В общем, было непросто. Но меня радует то, что по мере выхода страны из локдауна у ресторанов и магазинов просыпается все больший интерес к натуральному вину.
— С вином разобрались. А как вы оказались в Лондоне?
— Практически случайно. В конце пятого курса у меня не было четкого плана, куда пойти учиться дальше после Московской консерватории. Один из моих профессоров, Александр Бондурянский, увидел меня в коридоре и сказал: «Завтра будет прослушивание в Королевский колледж музыки в Лондоне — надо сыграть. Я тебя записал». Была уже вторая половина дня. С утра — играть часовую программу, а у меня последний год учебы, сессия, зачеты. Но, естественно, я согласился. Утром пришел и отыграл перед директором колледжа и деканом факультета фортепиано. Затем было небольшое интервью, и на этом все закончилось.

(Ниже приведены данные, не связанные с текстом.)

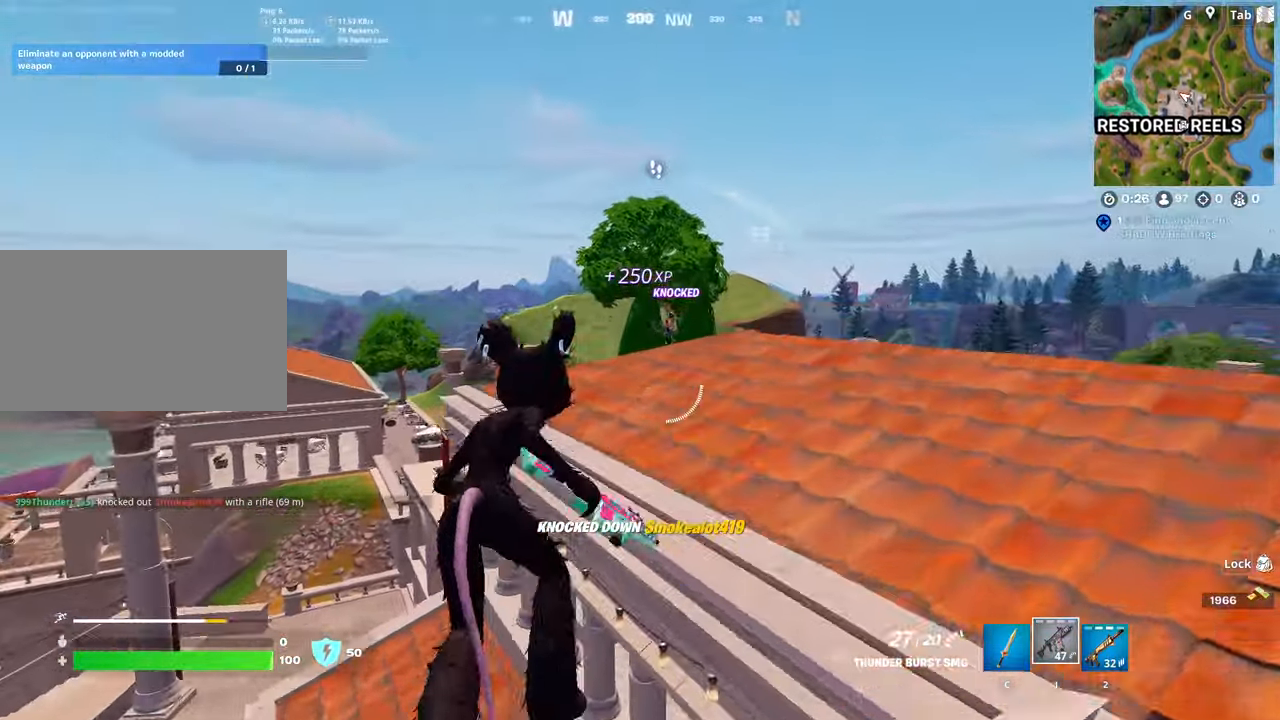
{"keys": ["w"], "mouse": ["left"], "mouse_move": "down-left", "events": [[84, "w", "down"], [117, "space", "up"], [267, "mouse_left", "down"]]}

Через месяц я получил официальное приглашение — полную стипендию и место в Королевском колледже музыки. Потом я подавал на визу (это было мучение), но благодаря хорошим людям, которые мне помогли и с финансовой стороной, и с документами, я сдал IELTS, получил разрешение и приехал в Лондон в 2013 году.
— Сложно ли было учиться здесь по сравнению с Россией?

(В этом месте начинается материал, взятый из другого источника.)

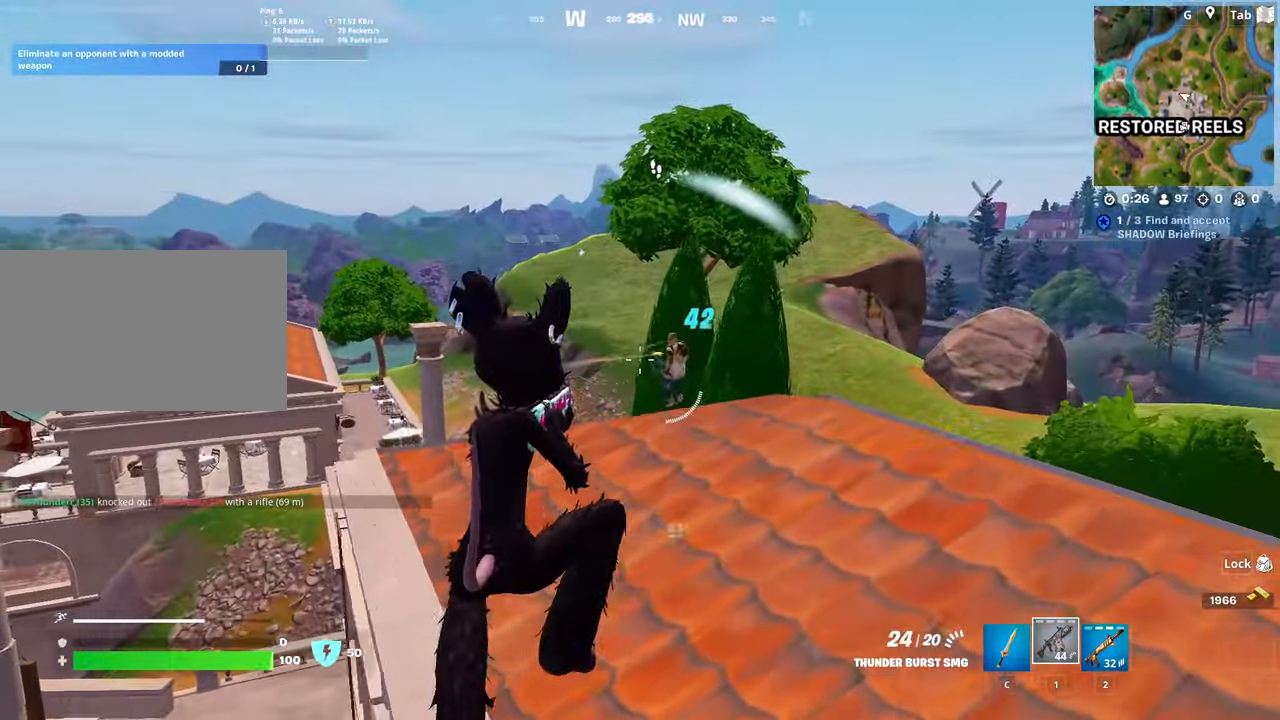
{"keys": ["shift", "space", "w"], "mouse": ["left"], "mouse_move": "still", "events": [[283, "shift", "down"], [467, "space", "down"]]}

— В первое время у меня был языковой барьер, хотя английский я уже хорошо знал, просто не хватало практики. А ведь слушать лекции на английском и русском — большая разница. Я не успевал записывать, было достаточно непривычно в начале, но на самом деле все оказалось намного проще. Позиция преподавателей здесь простая: «Хочешь — учись, не хочешь — не надо». То есть приходишь на экзамен и показываешь свои результаты. В Москве требования были намного жестче, а здесь тебя кидают в свободное плавание. Если ты не готов к этому — можно потеряться. Но, с другой стороны, если ты настроен на обучение, тебе это интересно, то открываются прекрасные перспективы.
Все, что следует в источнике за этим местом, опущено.